Milano, 5 feb. (askanews) – La Polizia di Stato metterà in campo un articolato e polivalente dispositivo, utilizzando tutte quelle che sono le sue specificità di impiego e le varie Specialità, per i XXV Giochi olimpici e i XIV Giochi paralimpici invernali di Milano Cortina 2026. Il coordinamento della macchina della sicurezza affidato a livello centrale al Dipartimento della Pubblica sicurezza e, sul territorio, alle Prefetture e Questure.
A fare da collegamento tra chi si occuperà di sicurezza saranno, in particolare, le Questure delle province interessate alle gare attraverso le Soi (Sale operative interforze), che gestiranno tutto l’apparato di ordine e sicurezza pubblica. Dall’afflusso delle delegazioni estere agli atleti, fino alla gestione dei tantissimi tifosi in arrivo da ogni parte del mondo per assistere a queste Olimpiadi, il tutto nella massima sicurezza.

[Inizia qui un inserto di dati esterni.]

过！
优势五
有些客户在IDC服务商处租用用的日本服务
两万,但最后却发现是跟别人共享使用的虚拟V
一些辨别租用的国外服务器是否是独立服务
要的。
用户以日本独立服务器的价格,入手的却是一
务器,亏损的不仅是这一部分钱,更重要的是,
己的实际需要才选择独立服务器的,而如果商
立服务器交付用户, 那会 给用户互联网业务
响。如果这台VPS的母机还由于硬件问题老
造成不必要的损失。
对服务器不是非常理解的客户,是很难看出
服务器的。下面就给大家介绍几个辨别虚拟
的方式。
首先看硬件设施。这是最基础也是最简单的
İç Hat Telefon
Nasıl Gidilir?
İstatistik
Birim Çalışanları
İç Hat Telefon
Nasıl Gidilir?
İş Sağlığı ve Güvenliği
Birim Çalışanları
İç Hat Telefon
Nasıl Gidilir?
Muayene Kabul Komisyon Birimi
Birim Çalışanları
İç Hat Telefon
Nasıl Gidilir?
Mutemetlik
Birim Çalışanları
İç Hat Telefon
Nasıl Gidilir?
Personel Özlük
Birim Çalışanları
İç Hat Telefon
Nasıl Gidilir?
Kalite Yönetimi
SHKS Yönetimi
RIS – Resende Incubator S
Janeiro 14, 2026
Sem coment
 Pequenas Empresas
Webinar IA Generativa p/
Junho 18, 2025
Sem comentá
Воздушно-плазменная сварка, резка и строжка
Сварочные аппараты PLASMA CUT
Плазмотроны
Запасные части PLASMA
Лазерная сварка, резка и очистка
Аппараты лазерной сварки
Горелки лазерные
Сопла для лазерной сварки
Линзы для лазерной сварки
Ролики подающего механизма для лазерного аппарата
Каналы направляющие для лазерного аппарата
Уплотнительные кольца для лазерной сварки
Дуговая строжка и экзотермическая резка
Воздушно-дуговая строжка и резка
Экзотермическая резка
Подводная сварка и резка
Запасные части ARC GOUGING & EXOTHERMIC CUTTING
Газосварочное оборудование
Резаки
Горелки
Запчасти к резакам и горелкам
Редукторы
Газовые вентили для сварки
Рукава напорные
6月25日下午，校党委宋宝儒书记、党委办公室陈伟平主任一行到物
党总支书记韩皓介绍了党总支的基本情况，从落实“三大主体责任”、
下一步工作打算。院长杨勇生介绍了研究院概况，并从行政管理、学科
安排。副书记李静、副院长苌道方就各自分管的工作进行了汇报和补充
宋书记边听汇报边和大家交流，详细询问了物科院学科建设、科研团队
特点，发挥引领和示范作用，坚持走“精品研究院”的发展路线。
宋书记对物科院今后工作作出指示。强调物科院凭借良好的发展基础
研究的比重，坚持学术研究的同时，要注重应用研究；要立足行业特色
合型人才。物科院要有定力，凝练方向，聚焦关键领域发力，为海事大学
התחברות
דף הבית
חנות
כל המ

Ai poliziotti delle volanti e dei Reparti prevenzione crimine sarà affidato il compito di garantire il controllo del territorio e, insieme a quelli dei Reparti mobili, la vigilanza nelle zone interessate dalle competizioni sportive. Con migliaia di atleti e spettatori in movimento, poi, la viabilità e la sicurezza sulle tratte stradali e autostradali sarà affidata alla Polizia stradale; gli aeroporti e le stazioni ferroviarie saranno punti di accesso per i visitatori e per le delegazioni di sportivi. Sarà lì che gli agenti della Polizia di frontiera e ferroviaria assicureranno il controllo dei flussi e la tutela dei viaggiatori negli scali aerei, sui treni ad alta velocità e sulle tratte regionali che collegano i poli olimpici. Tra l’altro, per l’occasione, è stato creato un nuovo punto Polfer alla stazione di Ponte nelle Alpi, in provincia di Belluno, snodo fondamentale per chi arriverà in treno e sarà diretto a Cortina d’Ampezzo.
La Polizia Postale e delle comunicazioni si occuperà della sicurezza delle reti e delle Infrastrutture critiche. Nelle zone di gara, i poliziotti delle Questure e dei Commissariati, con il supporto degli specialisti della Polizia Scientifica garantiranno il regolare svolgimento delle competizioni e la sicurezza di spettatori e tifosi. Nelle aree a più alto rischio e nelle sedi delle cerimonie saranno impiegati tiratori scelti, cinofili e artificieri dei NOCS.
Per un supporto ulteriore, inoltre, saranno schierate le U.O.P.I. – Unità operative di pronto intervento, specializzate nella gestione di situazioni operative ad alto impatto.
La Polizia, infine, non potrà mancare sulle piste da sci, con i poliziotti di montagna; questi agenti, infatti, oltre ad essere esperti soccorritori alpini, sono anche presidio di legalità sulla neve e pattuglieranno le aree delle competizioni olimpiche fornendo sostegno anche in caso di soccorso ed infortuni.
La Polizia di Stato, non parteciperà solo in divisa, ma anche in tuta sportiva con gli atleti del Gruppo sportivo Fiamme oro. Molti dei campioni che vedremo lottare per le medaglie, nello sci, sul ghiaccio e nel biathlon, sono poliziotti a tutti gli effetti, che vivono il sogno olimpico con la speranza di portare il tricolore e il prestigio della Polizia di Stato sul podio più ambito. I poliziotti cremisi convocati in dieci discipline saranno 33, 16 uomini e 17 donne.
Durante le cerimonie potremo apprezzare, tra i quattro portabandiera italiani, due campioni delle Fiamme oro come Federico Pellegrino, che sfilerà a Milano, e Amos Mosaner che sfilerà a Cortina.